▶ What the task requires:
Whenever a line in the material below includes "Octahedral", copy that line.

▶ Task input:
Start of Block
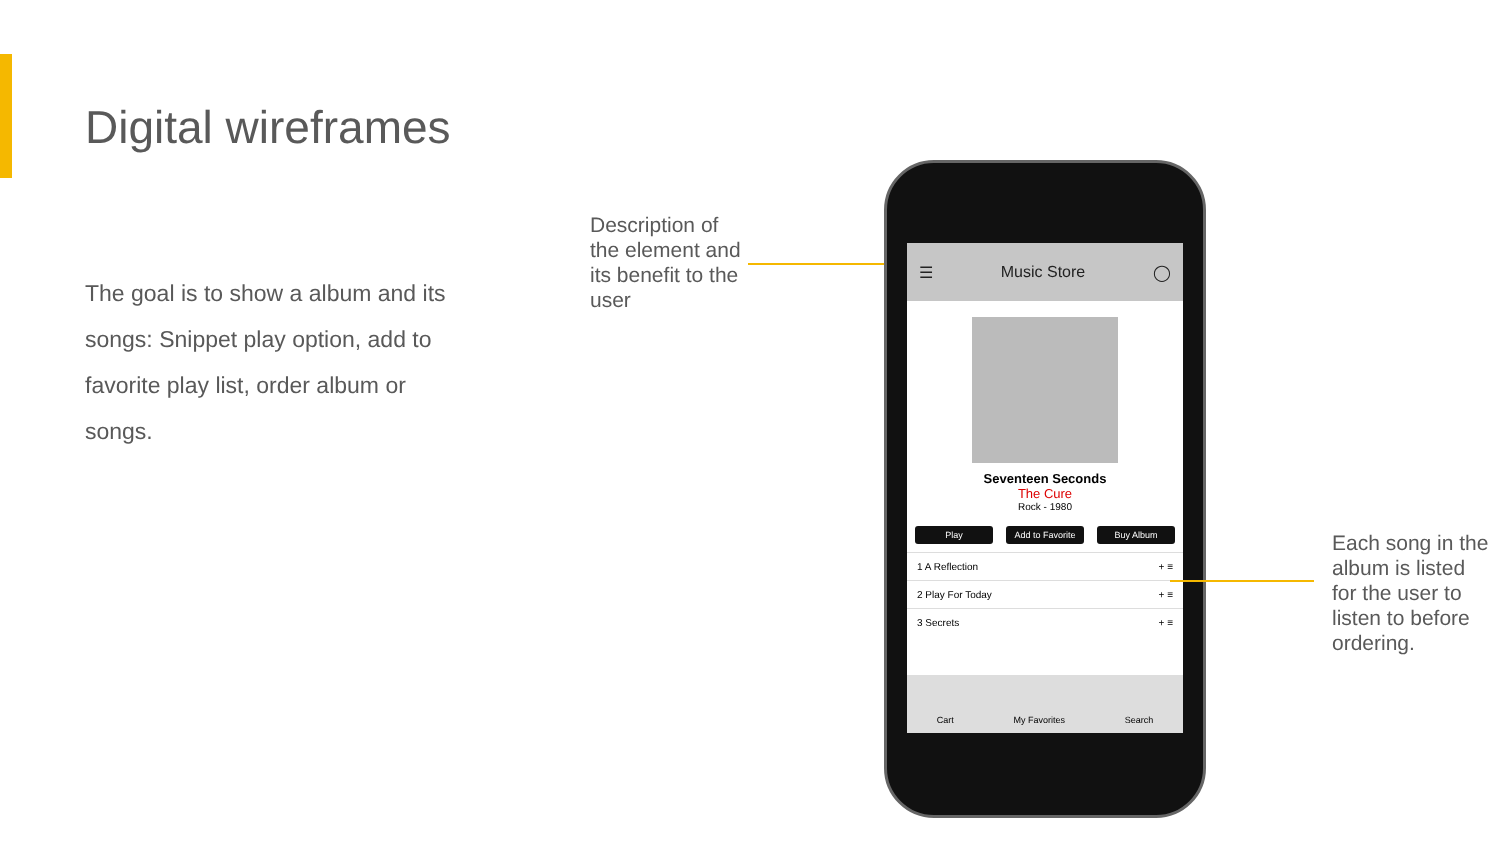Digital wireframes
The goal is to show a album and its songs: Snippet play option, add to favorite play list, order album or songs.
Description of the element and its benefit to the user
☰ Music Store ◯
Seventeen Seconds
The Cure
Rock - 1980
Play Add to Favorite Buy Album
1 A Reflection + ≡
2 Play For Today + ≡
3 Secrets + ≡
Cart My Favorites Search
Each song in the album is listed for the user to listen to before ordering.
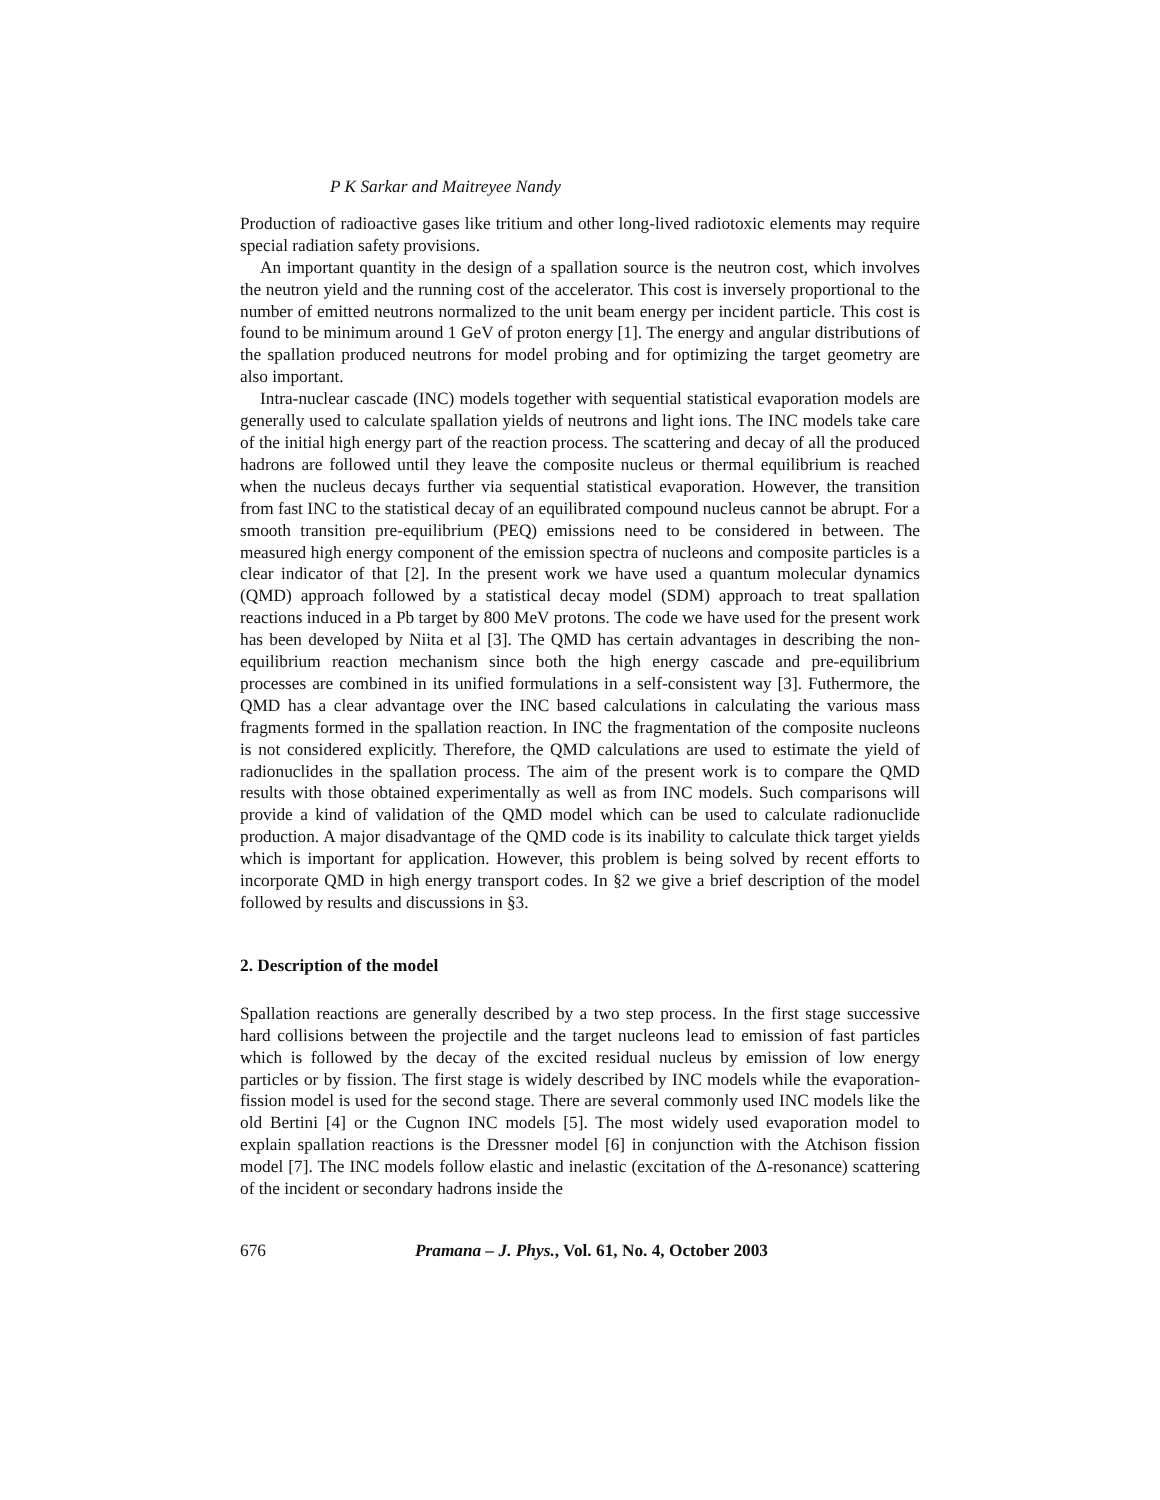P K Sarkar and Maitreyee Nandy
Production of radioactive gases like tritium and other long-lived radiotoxic elements may require special radiation safety provisions.
An important quantity in the design of a spallation source is the neutron cost, which involves the neutron yield and the running cost of the accelerator. This cost is inversely proportional to the number of emitted neutrons normalized to the unit beam energy per incident particle. This cost is found to be minimum around 1 GeV of proton energy [1]. The energy and angular distributions of the spallation produced neutrons for model probing and for optimizing the target geometry are also important.
Intra-nuclear cascade (INC) models together with sequential statistical evaporation models are generally used to calculate spallation yields of neutrons and light ions. The INC models take care of the initial high energy part of the reaction process. The scattering and decay of all the produced hadrons are followed until they leave the composite nucleus or thermal equilibrium is reached when the nucleus decays further via sequential statistical evaporation. However, the transition from fast INC to the statistical decay of an equilibrated compound nucleus cannot be abrupt. For a smooth transition pre-equilibrium (PEQ) emissions need to be considered in between. The measured high energy component of the emission spectra of nucleons and composite particles is a clear indicator of that [2]. In the present work we have used a quantum molecular dynamics (QMD) approach followed by a statistical decay model (SDM) approach to treat spallation reactions induced in a Pb target by 800 MeV protons. The code we have used for the present work has been developed by Niita et al [3]. The QMD has certain advantages in describing the non-equilibrium reaction mechanism since both the high energy cascade and pre-equilibrium processes are combined in its unified formulations in a self-consistent way [3]. Futhermore, the QMD has a clear advantage over the INC based calculations in calculating the various mass fragments formed in the spallation reaction. In INC the fragmentation of the composite nucleons is not considered explicitly. Therefore, the QMD calculations are used to estimate the yield of radionuclides in the spallation process. The aim of the present work is to compare the QMD results with those obtained experimentally as well as from INC models. Such comparisons will provide a kind of validation of the QMD model which can be used to calculate radionuclide production. A major disadvantage of the QMD code is its inability to calculate thick target yields which is important for application. However, this problem is being solved by recent efforts to incorporate QMD in high energy transport codes. In §2 we give a brief description of the model followed by results and discussions in §3.
2. Description of the model
Spallation reactions are generally described by a two step process. In the first stage successive hard collisions between the projectile and the target nucleons lead to emission of fast particles which is followed by the decay of the excited residual nucleus by emission of low energy particles or by fission. The first stage is widely described by INC models while the evaporation-fission model is used for the second stage. There are several commonly used INC models like the old Bertini [4] or the Cugnon INC models [5]. The most widely used evaporation model to explain spallation reactions is the Dressner model [6] in conjunction with the Atchison fission model [7]. The INC models follow elastic and inelastic (excitation of the Δ-resonance) scattering of the incident or secondary hadrons inside the
676 Pramana – J. Phys., Vol. 61, No. 4, October 2003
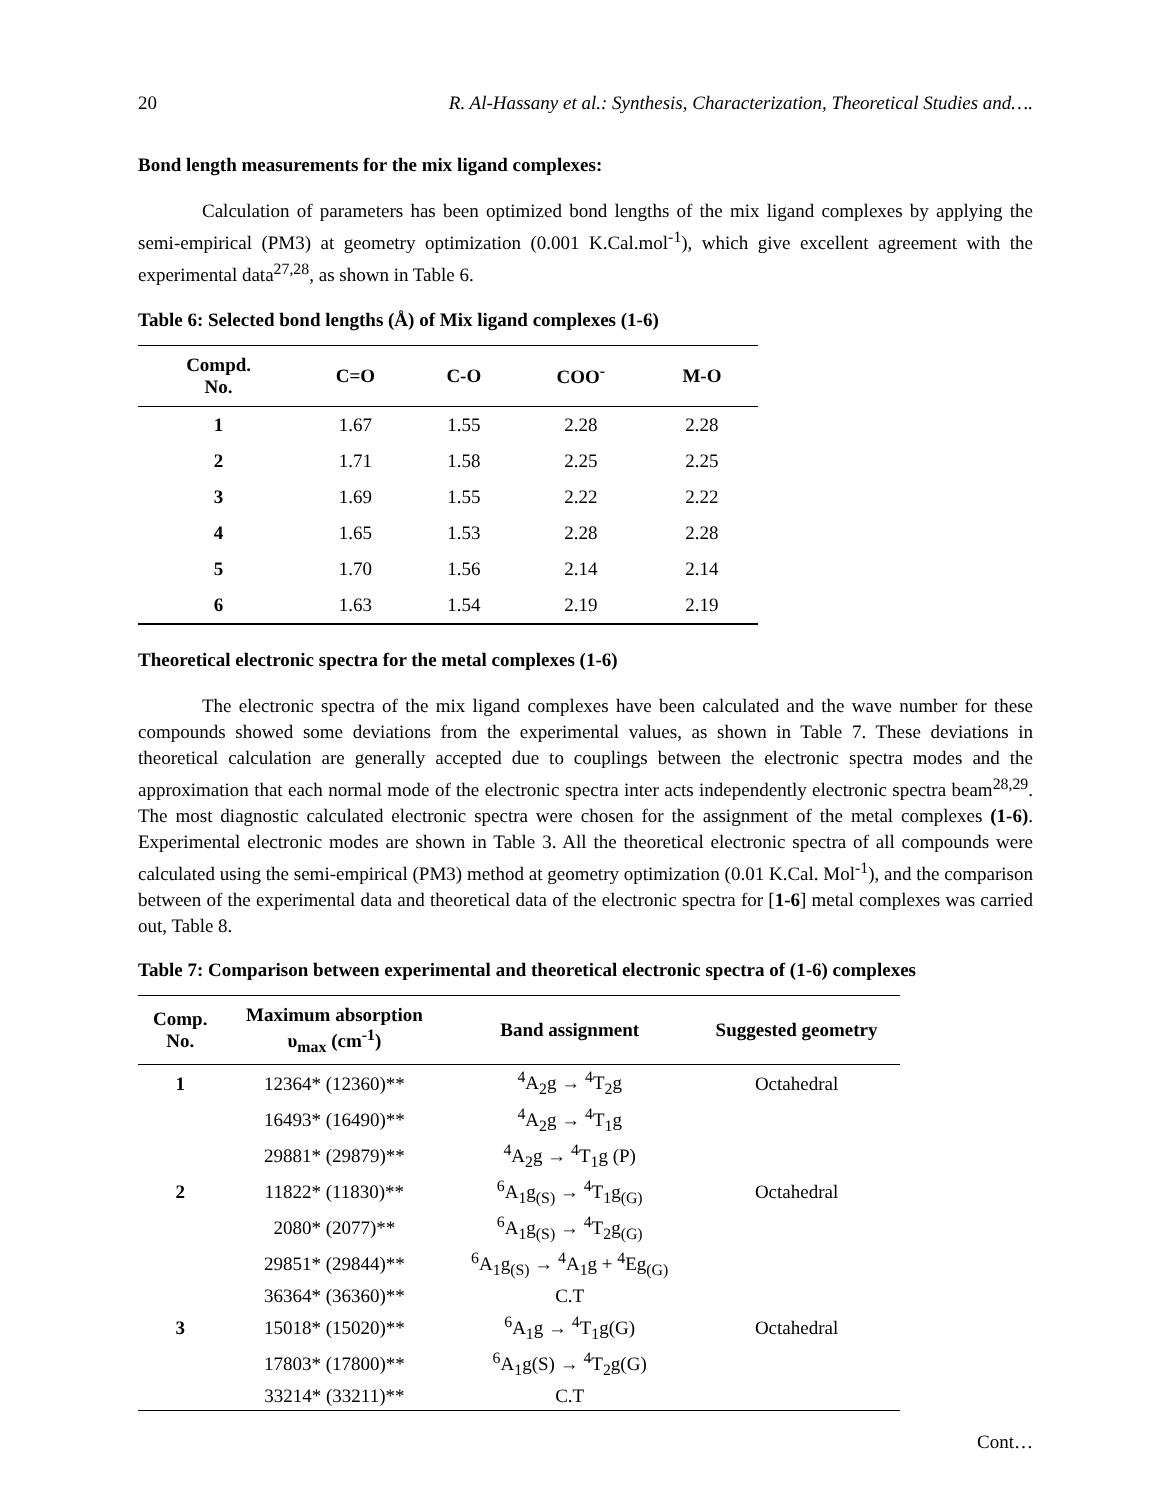20 R. Al-Hassany et al.: Synthesis, Characterization, Theoretical Studies and….
Bond length measurements for the mix ligand complexes:
Calculation of parameters has been optimized bond lengths of the mix ligand complexes by applying the semi-empirical (PM3) at geometry optimization (0.001 K.Cal.mol<sup>-1</sup>), which give excellent agreement with the experimental data<sup>27,28</sup>, as shown in Table 6.
Table 6: Selected bond lengths (Å) of Mix ligand complexes (1-6)
| Compd. No. | C=O | C-O | COO<sup>-</sup> | M-O |
| --- | --- | --- | --- | --- |
| 1 | 1.67 | 1.55 | 2.28 | 2.28 |
| 2 | 1.71 | 1.58 | 2.25 | 2.25 |
| 3 | 1.69 | 1.55 | 2.22 | 2.22 |
| 4 | 1.65 | 1.53 | 2.28 | 2.28 |
| 5 | 1.70 | 1.56 | 2.14 | 2.14 |
| 6 | 1.63 | 1.54 | 2.19 | 2.19 |
Theoretical electronic spectra for the metal complexes (1-6)
The electronic spectra of the mix ligand complexes have been calculated and the wave number for these compounds showed some deviations from the experimental values, as shown in Table 7. These deviations in theoretical calculation are generally accepted due to couplings between the electronic spectra modes and the approximation that each normal mode of the electronic spectra inter acts independently electronic spectra beam<sup>28,29</sup>. The most diagnostic calculated electronic spectra were chosen for the assignment of the metal complexes (1-6). Experimental electronic modes are shown in Table 3. All the theoretical electronic spectra of all compounds were calculated using the semi-empirical (PM3) method at geometry optimization (0.01 K.Cal. Mol<sup>-1</sup>), and the comparison between of the experimental data and theoretical data of the electronic spectra for [1-6] metal complexes was carried out, Table 8.
Table 7: Comparison between experimental and theoretical electronic spectra of (1-6) complexes
| Comp. No. | Maximum absorption υ<sub>max</sub> (cm<sup>-1</sup>) | Band assignment | Suggested geometry |
| --- | --- | --- | --- |
| 1 | 12364* (12360)** | <sup>4</sup> A<sub>2</sub>g → <sup>4</sup>T<sub>2</sub>g | Octahedral |
| | 16493* (16490)** | <sup>4</sup> A<sub>2</sub>g → <sup>4</sup>T<sub>1</sub>g | |
| | 29881* (29879)** | <sup>4</sup> A<sub>2</sub>g → <sup>4</sup>T<sub>1</sub>g (P) | |
| 2 | 11822* (11830)** | <sup>6</sup> A<sub>1</sub>g<sub>(S)</sub> → <sup>4</sup>T<sub>1</sub>g<sub>(G)</sub> | Octahedral |
| | 2080* (2077)** | <sup>6</sup> A<sub>1</sub>g<sub>(S)</sub> → <sup>4</sup>T<sub>2</sub>g<sub>(G)</sub> | |
| | 29851* (29844)** | <sup>6</sup> A<sub>1</sub>g<sub>(S)</sub> → <sup>4</sup>A<sub>1</sub>g + <sup>4</sup>Eg<sub>(G)</sub> | |
| | 36364* (36360)** | C.T | |
| 3 | 15018* (15020)** | <sup>6</sup> A<sub>1</sub>g → <sup>4</sup>T<sub>1</sub>g(G) | Octahedral |
| | 17803* (17800)** | <sup>6</sup> A<sub>1</sub>g(S) → <sup>4</sup>T<sub>2</sub>g(G) | |
| | 33214* (33211)** | C.T | |
Cont…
End of Block
▶ Result of the exercise:
| 1 | 12364* (12360)** | <sup>4</sup> A<sub>2</sub>g → <sup>4</sup>T<sub>2</sub>g | Octahedral |
| 2 | 11822* (11830)** | <sup>6</sup> A<sub>1</sub>g<sub>(S)</sub> → <sup>4</sup>T<sub>1</sub>g<sub>(G)</sub> | Octahedral |
| 3 | 15018* (15020)** | <sup>6</sup> A<sub>1</sub>g → <sup>4</sup>T<sub>1</sub>g(G) | Octahedral |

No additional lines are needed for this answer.